After “Fresh Prince,” they lost touch. In the mid-nineties, he wrote for “MADtv,” and she wrote for “Tracey Takes On . . . ”—wild, subversive sketch shows. Then, in 2004, Shepard’s agent handed him a script for a cable series about a pot-dealing single mother. One character, a black supplier named Conrad Shepard, echoed elements of Devon Shepard’s life story: Devon had dealt weed, even while working on “Fresh Prince.” He loved the script, which had no writer’s name on it, and told his agent, “I gotta be on this show.” The agent asked him if he knew the creator: Jenji Kohan. Shepard said, “Do I fucking know her? If your white ass don’t put me in the room, I’m gonna choke the shit out of you.”
Shepard wrote for “Weeds” for three years. Kohan was a dream boss, he said, because she was just as curious, energetic, and easily bored as she had been on “Fresh Prince.” “Jenji has A.D.D.,” he said. “It was like having a class clown as your boss.” The writers played hours of online poker, and to open things up Kohan issued weird challenges: “She would say, ‘I want you to end each scene with a curse word and then start with a curse word.’ Or ‘Have someone hold a cup, and then have a cup go through the whole episode.’ ” Shepard was used to being pigeonholed; at job interviews, he was told, “If we add a black character, we’ll call you.” Although, to his frustration, many people thought that he was responsible for the black dialogue on “Weeds,” he actually wrote more scenes for the white main character, who was played by Mary-Louise Parker.
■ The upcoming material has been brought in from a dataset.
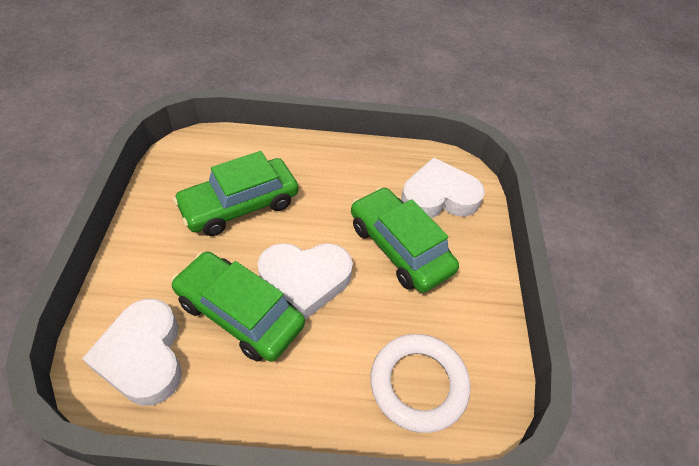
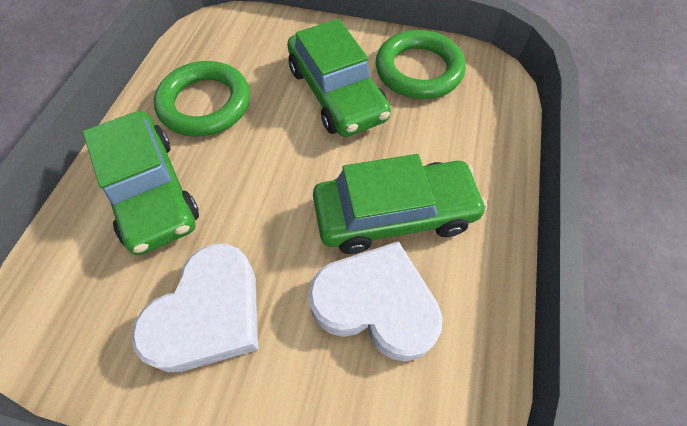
green ring: none = 0 -> [154,61,250,137] [376,30,466,99] = 2
white heart: [82,299,182,406] [258,243,353,320] [401,157,485,218] = 3 -> [132,244,258,372] [308,241,443,362] = 2
white ring: [370,334,470,433] = 1 -> none = 0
Kohan wrote for all the characters, including Conrad and Heylia, another African-American supplier. In Shepard’s view, empathy and talent outweighed identity. Outsiders could sometimes take bigger risks, because they were less constrained by the burdens of representation. “The person inside the party is always going to have a different perspective than a person looking in the window,” he said.
To break up the monotony, he and Kohan playacted an imaginary TV show called “Djembe,” about an African man who was married to a white suburban woman. The gag eventually made it into an episode. The premise was that Djembe couldn’t speak, and communicated by banging on a drum. “You would have thought we were all fucking crazy and racist,” Shepard said, cracking up at the memory. “We were just so free.”